There are lots of potential awkward moments during sex. Strange noises, your period arriving unexpectedly, realising you’ve picked the wrong person to sleep with (half-way through). One of my biggest awkward moments happened when I put myself in a position that made my back feel uncomfortable. My sexual partner hastily got up and lost interest, despite me comfortably repositioning myself. In different ways, scoliosis has affected my sex life.
What exactly is scoliosis?
The condition basically means your spine twists and curves (to varying degrees depending on severity). According to NHS Inform, around three or four in every 1,000 children will need treatment.
As my curve was severe, I’ve had multiple surgeries . This involved titanium rods being screwed to my spine; my ribs were shaved down on one side to act as a bone graft.
Overcoming what it means to be ‘good’ in bed
While there’s no doubt the image of my spine has caused insecurity issues, scoliosis really affected my sex life by making me question my ability to perform sexually. Though I can exercise and live day-to-day with little regard for my condition, I’m aware that there’s a level of flexibility I’m unable to reach due to my spinal fusion surgery (attaching the rods to my spine).
Perhaps that’s why I delayed ever having sex for so long; sub-consciously aware I could encounter problems. My fears on sexual performance felt verified when I was with the person who instantly got up when I needed to adjust my back so slightly. I could sense how uneasy they felt about my curvature.
I’m now luckily in a relationship where I don’t have to worry about my boyfriend suddenly being put off by my back.
If you have a physical condition or a bedroom performance fear like mine, don’t worry, it’s less about ‘skills’ and more about confidence.
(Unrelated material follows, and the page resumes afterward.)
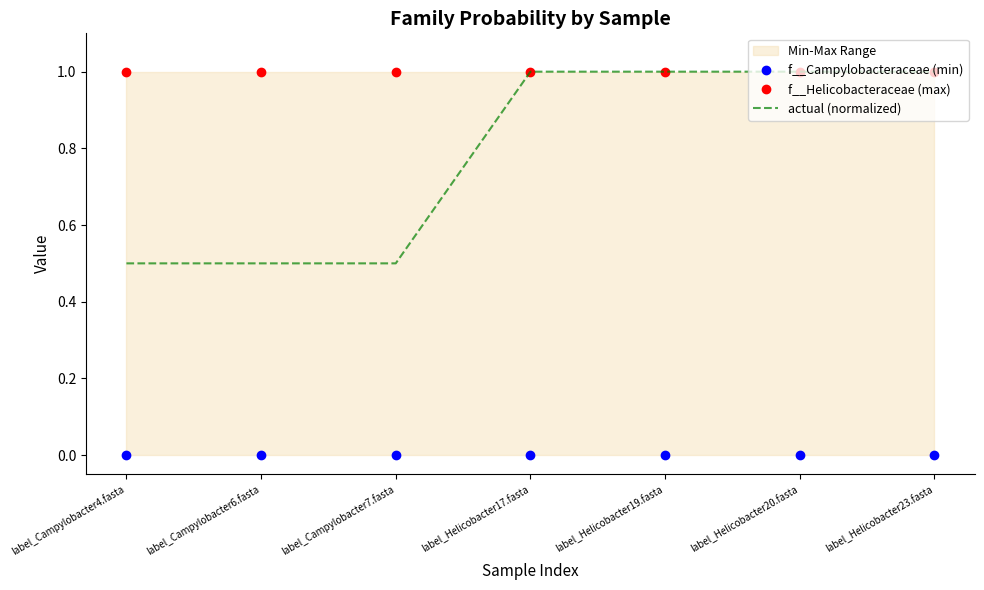

Is the value of actual (normalized) at label_Campylobacter4.fasta greater than the value of f__Campylobacteraceae (min) at label_Campylobacter4.fasta?

Yes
The best lovers are the ones who aren’t afraid to communicate their desires, they’re not afraid to explore, and they’re eager to both satisfy and be satisfied. (Plus, they understand the need for foreplay). All these traits are mental obstacles that you can overcome with practice. I do have these guides if you’re interested:
Since working on these issues, I’ve come to believe I’m great in bed (not arrogant – it’s self-love!) because I’m happier in myself and I know there’s lots of ways to excite and be wild without breaking into the splits. If I’m in a position now where my back begins to ache, I’ll simply move on and try something different.
How do you get over insecurities during sex?
In 2019, NY Post reported on a survey that found ‘10 percent of women “never feel confident” about their body or ability during sex, compared to just 3 percent of men’. Oprah magazine noted how the percentage of women unhappy with their bodies more than doubled between 1972 and 1997.
Sexual imagery has increased over the past few decades, we’re bombarded with specific physical ideals – especially in porn. A friend of mine (let’s call her Liz) spoke to me about how she doesn’t see herself as a sexual woman because she feels too unattractive and flabby (her words). This put her off wanting to have sex – each time she took her clothes off in front of someone else, her hang-ups occupied her mind and made orgasms difficult.
The appearance of my back has affected my sex life due to increasing low self-image issues, but I’ve found ways to ways work with it.
Don’t make a big deal
You want someone to not care about something – well, don’t care about it either. If you don’t make a big thing out of your insecurities, chances are your partner won’t. And that will help you learn to accept yourself.
The more you associate sex with pleasure and fun, the less you’re going to worry about how you look physically. I recommend bringing props and toys into the bedroom that can help you divert your attention away from your body image.
Focus attention on your good bits
I’ve come to terms with how my back looks, but I know it’s not my best feature. At the beginning of my relationship, I made sure to wear outfits to bed that highlighted my favourite body parts. Gradually, I’ve become more comfortable in my skin and I’ve stopped worrying about how my back looks.
Maintain high standards in who you sleep with
The right sexual partner (whether it’s a girlfriend/boyfriend or a one-night stand) will respect you and your body. They’ll be keen to enjoy all of you – they’ll be focusing on how incredible you figure looks – how excited you make them feel. You cannot feel confident in bed if you’re dating someone who continually points out hot people on Instagram or someone who critiques your image.
Make a big deal out of it
On the flipside (but in the right way), they say the best way to overcome fear is to tackle it head on. If you’re feeling brave, put yourself in a position that purposely highlights the body part you’re most insecure about. Whether that’s going on top and showing off your boobs and stomach or doing reverse cowgirl and flaunting your butt. Find ways to associate your insecurities with positive sexual thoughts.
How scoliosis affected my sex life
Overall, my spinal curvature means I don’t have a ‘normal’ looking back, my waist is uneven and from my rib removal, one side of my waist can come together to look like excess skin. With that said, I do what I can to take care of my body. I’m a big advocate for sexual wellness and make my sexual pleasure an important priority. I remind myself daily that I’m my own body ideal and only I have the power to set new standards for myself.
If you’re feeling insecure (in the same way I felt about my scoliosis), realise that your biggest challenge is you. Stop worrying – we only have one sex life. Sometimes you have to just dive in and let yourself find freedom from self-doubt the moment it starts to niggle in your brain.